Overexpression of phospholipase C-gamma1 suppresses UVC-induced apoptosis through inhibition of c-fos accumulation and c-Jun N-terminal kinase activation in PC12 cells.

作者信息

Lee Y H, Kim S, Kim J, Young Kim K, Kim M J, Ryu S H, Suh P

机构信息

Department of Biochemistry, College of Medicine, Yeungnam University, Taegu, South Korea.

出版信息

Biochim Biophys Acta. 1999 Sep 22;1440(2-3):235-43. doi: 10.1016/s1388-1981(99)00128-6.

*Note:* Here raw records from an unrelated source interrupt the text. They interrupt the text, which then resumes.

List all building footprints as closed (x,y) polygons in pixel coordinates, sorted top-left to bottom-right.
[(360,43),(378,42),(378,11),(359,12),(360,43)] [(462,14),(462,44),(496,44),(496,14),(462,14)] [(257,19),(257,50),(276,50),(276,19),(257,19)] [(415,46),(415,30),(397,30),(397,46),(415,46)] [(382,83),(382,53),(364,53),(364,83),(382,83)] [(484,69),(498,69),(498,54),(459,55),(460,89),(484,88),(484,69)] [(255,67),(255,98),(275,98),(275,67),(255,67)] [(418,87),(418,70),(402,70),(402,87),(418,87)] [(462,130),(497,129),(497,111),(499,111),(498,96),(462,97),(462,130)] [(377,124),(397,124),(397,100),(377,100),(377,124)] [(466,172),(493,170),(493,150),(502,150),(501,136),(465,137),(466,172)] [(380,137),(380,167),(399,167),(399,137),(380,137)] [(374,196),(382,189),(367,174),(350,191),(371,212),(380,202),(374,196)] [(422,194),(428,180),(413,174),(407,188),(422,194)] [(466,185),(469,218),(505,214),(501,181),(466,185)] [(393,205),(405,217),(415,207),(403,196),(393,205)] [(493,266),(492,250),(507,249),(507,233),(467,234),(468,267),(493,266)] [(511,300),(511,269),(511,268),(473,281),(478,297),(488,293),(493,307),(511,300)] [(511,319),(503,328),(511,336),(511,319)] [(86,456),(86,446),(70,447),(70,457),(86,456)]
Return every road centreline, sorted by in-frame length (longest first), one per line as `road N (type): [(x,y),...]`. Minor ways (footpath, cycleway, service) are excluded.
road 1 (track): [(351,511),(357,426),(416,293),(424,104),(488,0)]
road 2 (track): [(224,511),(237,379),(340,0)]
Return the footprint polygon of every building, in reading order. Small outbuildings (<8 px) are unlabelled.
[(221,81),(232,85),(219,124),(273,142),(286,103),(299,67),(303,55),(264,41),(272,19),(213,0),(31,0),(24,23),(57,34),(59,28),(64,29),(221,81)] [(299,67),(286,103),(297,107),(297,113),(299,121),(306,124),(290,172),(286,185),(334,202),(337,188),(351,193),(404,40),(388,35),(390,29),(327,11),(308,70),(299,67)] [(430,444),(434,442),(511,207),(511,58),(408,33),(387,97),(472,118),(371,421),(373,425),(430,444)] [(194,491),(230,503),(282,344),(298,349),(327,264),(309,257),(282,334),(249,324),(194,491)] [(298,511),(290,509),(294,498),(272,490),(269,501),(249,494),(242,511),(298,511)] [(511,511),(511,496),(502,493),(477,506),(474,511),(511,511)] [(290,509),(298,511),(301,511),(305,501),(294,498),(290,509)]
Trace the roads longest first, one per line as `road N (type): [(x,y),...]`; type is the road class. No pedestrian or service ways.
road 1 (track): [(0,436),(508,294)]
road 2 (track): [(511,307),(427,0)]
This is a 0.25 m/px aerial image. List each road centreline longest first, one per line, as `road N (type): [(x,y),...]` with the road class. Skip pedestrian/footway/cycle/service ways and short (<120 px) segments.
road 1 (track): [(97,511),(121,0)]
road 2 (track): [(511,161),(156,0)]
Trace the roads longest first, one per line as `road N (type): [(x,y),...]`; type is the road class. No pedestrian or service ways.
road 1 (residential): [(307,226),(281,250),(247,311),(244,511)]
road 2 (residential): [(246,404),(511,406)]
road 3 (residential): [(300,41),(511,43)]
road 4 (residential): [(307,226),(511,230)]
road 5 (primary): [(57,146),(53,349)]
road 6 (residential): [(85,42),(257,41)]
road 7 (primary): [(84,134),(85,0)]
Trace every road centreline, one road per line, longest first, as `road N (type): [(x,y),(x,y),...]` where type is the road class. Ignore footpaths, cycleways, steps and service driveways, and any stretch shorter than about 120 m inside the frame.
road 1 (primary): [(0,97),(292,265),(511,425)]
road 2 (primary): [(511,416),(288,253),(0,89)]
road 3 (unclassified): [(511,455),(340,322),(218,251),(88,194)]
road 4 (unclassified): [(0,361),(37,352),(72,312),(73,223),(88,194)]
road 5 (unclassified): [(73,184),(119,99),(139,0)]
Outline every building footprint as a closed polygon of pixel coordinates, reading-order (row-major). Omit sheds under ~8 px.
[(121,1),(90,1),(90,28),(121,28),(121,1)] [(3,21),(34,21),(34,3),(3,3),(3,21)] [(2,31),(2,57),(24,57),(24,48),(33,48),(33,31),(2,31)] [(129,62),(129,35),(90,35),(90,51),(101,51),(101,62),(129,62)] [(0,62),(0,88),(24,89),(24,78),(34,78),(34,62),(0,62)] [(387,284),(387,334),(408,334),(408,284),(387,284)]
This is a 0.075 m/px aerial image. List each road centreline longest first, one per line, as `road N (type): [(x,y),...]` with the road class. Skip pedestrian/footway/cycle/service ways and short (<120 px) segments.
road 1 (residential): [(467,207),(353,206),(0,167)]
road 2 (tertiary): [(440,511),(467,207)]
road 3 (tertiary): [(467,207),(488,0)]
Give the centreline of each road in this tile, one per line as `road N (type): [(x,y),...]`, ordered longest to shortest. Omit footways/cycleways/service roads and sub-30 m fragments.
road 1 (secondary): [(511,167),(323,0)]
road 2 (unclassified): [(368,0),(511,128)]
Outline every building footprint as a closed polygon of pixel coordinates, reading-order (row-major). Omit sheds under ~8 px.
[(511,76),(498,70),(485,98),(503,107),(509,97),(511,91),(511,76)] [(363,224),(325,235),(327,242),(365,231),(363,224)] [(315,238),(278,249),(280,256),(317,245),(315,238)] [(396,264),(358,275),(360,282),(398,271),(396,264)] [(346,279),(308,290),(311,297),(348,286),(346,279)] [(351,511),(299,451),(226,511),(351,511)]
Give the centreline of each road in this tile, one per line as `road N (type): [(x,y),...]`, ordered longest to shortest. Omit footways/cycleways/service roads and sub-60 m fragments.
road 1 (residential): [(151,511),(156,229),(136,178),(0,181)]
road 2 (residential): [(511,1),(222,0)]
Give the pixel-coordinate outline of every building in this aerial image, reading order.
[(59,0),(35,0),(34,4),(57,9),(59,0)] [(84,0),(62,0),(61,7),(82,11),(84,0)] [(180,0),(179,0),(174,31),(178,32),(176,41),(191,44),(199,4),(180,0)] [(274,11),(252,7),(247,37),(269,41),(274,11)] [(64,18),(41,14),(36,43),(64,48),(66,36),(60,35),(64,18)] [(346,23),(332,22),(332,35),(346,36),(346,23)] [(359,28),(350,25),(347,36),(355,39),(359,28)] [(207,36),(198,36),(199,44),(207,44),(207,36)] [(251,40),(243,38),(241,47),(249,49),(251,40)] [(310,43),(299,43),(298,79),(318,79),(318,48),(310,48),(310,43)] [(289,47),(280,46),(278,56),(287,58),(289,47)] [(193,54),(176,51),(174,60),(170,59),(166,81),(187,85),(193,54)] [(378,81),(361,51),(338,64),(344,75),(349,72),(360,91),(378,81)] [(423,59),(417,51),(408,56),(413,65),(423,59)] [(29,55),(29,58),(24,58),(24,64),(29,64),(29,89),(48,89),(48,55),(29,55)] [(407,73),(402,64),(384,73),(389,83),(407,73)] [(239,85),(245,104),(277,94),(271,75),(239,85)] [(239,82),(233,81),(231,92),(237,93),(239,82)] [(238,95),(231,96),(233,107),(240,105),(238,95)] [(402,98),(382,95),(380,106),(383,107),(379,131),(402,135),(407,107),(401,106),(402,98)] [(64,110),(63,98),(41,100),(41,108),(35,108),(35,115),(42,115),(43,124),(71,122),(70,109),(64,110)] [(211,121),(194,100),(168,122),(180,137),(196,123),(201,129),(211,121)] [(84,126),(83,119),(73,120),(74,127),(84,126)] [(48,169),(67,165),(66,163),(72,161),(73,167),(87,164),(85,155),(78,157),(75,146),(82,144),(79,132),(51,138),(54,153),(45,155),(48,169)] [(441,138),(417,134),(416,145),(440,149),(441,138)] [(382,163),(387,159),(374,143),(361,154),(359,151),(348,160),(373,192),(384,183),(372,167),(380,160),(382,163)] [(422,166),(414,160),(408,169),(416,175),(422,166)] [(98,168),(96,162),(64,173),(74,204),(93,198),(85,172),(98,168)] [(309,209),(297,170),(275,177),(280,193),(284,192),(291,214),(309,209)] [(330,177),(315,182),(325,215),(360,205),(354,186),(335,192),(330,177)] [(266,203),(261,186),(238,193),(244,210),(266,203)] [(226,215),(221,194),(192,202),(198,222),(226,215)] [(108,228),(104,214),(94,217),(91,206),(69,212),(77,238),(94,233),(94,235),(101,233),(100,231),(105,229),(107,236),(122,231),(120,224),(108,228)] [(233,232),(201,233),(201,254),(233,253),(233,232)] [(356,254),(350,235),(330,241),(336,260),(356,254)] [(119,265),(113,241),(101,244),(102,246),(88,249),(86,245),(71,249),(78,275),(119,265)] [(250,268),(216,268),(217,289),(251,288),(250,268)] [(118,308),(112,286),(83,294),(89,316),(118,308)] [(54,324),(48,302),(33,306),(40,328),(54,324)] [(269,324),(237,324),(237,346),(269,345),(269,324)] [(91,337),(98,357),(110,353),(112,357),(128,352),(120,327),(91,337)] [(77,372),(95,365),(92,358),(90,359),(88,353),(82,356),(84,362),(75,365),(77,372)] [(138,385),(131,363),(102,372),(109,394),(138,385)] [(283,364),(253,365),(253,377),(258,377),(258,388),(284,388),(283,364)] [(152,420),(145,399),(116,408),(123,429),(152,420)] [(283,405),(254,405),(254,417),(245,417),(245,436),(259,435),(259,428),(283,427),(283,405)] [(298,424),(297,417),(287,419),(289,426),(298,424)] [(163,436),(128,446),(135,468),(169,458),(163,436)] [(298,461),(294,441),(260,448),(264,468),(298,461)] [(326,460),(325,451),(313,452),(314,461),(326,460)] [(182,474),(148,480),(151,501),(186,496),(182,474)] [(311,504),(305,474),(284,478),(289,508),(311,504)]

DOI:10.1016/s1388-1981(99)00128-6
PMID:10521707
Abstract

Ultraviolet-C (UVC) irradiation induces DNA damage and UVC-irradiated cells undergo cell growth arrest to repair the damaged DNA or the induction of apoptosis to prevent the risk of neoplastic transformation. Phospholipase C-gamma1 (PLC-gamma1) is a mediator of growth factor induced-signal cascade, catalyzing the hydrolysis of phosphatidyl 4,5-bisphosphate to generate second messengers, diacylglycerol and inositol 1,4,5-trisphosphate (IP(3)). PLC-gamma1 is activated by phosphorylation of tyrosine residues upon occupation of cell surface receptors by growth factors and plays an important role in controlling cellular proliferation and differentiation. In this study, we found that PLC-gamma1 was tyrosine phosphorylated within 2.5 min after UVC irradiation. To investigate the role of UVC-induced tyrosine phosphorylation of PLC-gamma1, we compared the effect of UVC between PLC-gamma1 overexpressing cells and empty vector transfected cells. Overexpression of PLC-gamma1 inhibited UVC-induced sub-diploid peak and DNA fragmentation. Northern blot analysis revealed that UVC-induced c-fos mRNA accumulation was inhibited in PLC-gamma1 overexpressing cells, while c-jun expression was not affected. In addition, UVC-induced activation of c-Jun N-terminal kinase (JNK) was significantly suppressed in PLC-gamma1 overexpressing cells. These results suggest that PLC-gamma1 may associate with the protective function against the UVC-induced cell death progression via the inhibition of accumulation of c-fos mRNA and the inhibition of JNK kinase activity.

摘要

紫外线C(UVC)照射可诱导DNA损伤,经UVC照射的细胞会经历细胞生长停滞以修复受损的DNA,或诱导细胞凋亡以防止发生肿瘤转化的风险。磷脂酶C-γ1(PLC-γ1)是生长因子诱导信号级联反应的介质,催化磷脂酰4,5-二磷酸水解以生成第二信使二酰基甘油和肌醇1,4,5-三磷酸(IP(3))。当生长因子占据细胞表面受体时,PLC-γ1通过酪氨酸残基的磷酸化而被激活,并在控制细胞增殖和分化中发挥重要作用。在本研究中,我们发现UVC照射后2.5分钟内PLC-γ1发生酪氨酸磷酸化。为了研究UVC诱导的PLC-γ1酪氨酸磷酸化的作用,我们比较了UVC对PLC-γ1过表达细胞和空载体转染细胞的影响。PLC-γ1的过表达抑制了UVC诱导的亚二倍体峰和DNA片段化。Northern印迹分析显示,在PLC-γ1过表达细胞中,UVC诱导的c-fos mRNA积累受到抑制,而c-jun表达未受影响。此外,在PLC-γ1过表达细胞中,UVC诱导的c-Jun N末端激酶(JNK)激活被显著抑制。这些结果表明,PLC-γ1可能通过抑制c-fos mRNA的积累和JNK激酶活性而与针对UVC诱导的细胞死亡进程的保护功能相关。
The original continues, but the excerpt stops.